■ Task details
Line count for the string "LSOP": give the number of lines in the data below that contain it, and nothing more.

= = =

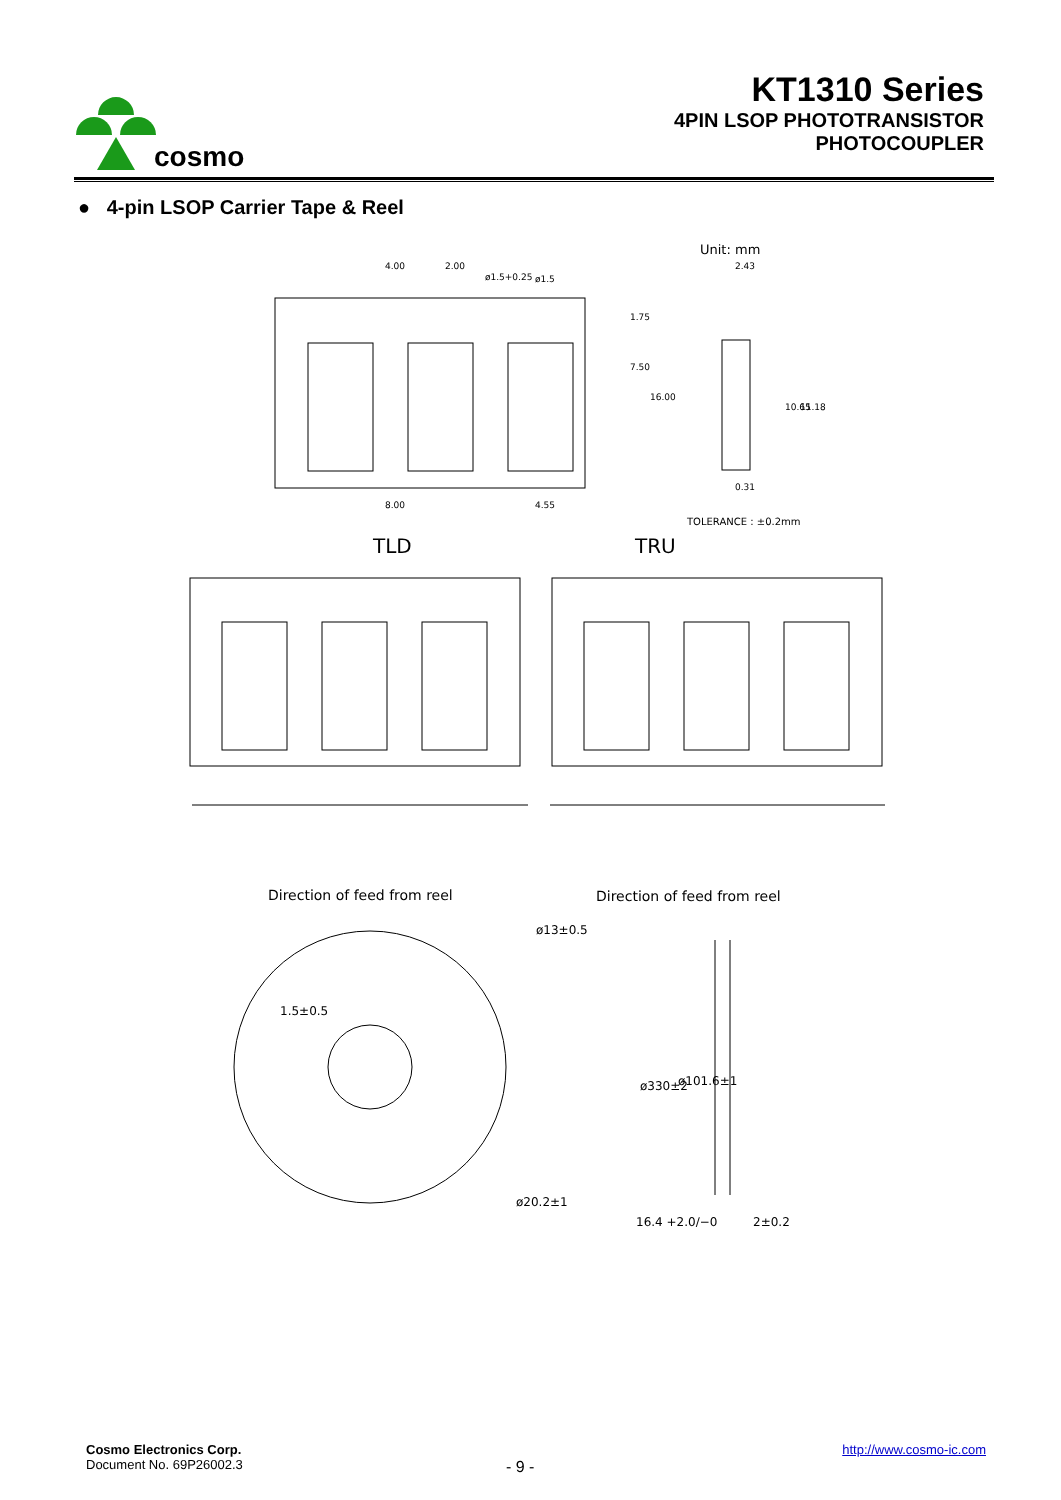cosmo
KT1310 Series
4PIN LSOP PHOTOTRANSISTOR
PHOTOCOUPLER
● 4-pin LSOP Carrier Tape & Reel
Unit: mm
4.00
2.00
ø1.5+0.25
ø1.5
8.00
4.55
1.75
7.50
16.00
2.43
10.65
11.18
0.31
TOLERANCE : ±0.2mm
TLD
TRU
Direction of feed from reel
Direction of feed from reel
ø13±0.5
1.5±0.5
ø20.2±1
ø330±2
ø101.6±1
16.4 +2.0/−0
2±0.2
Cosmo Electronics Corp.
Document No. 69P26002.3
http://www.cosmo-ic.com
- 9 -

= = =

■ Output of the exercise
2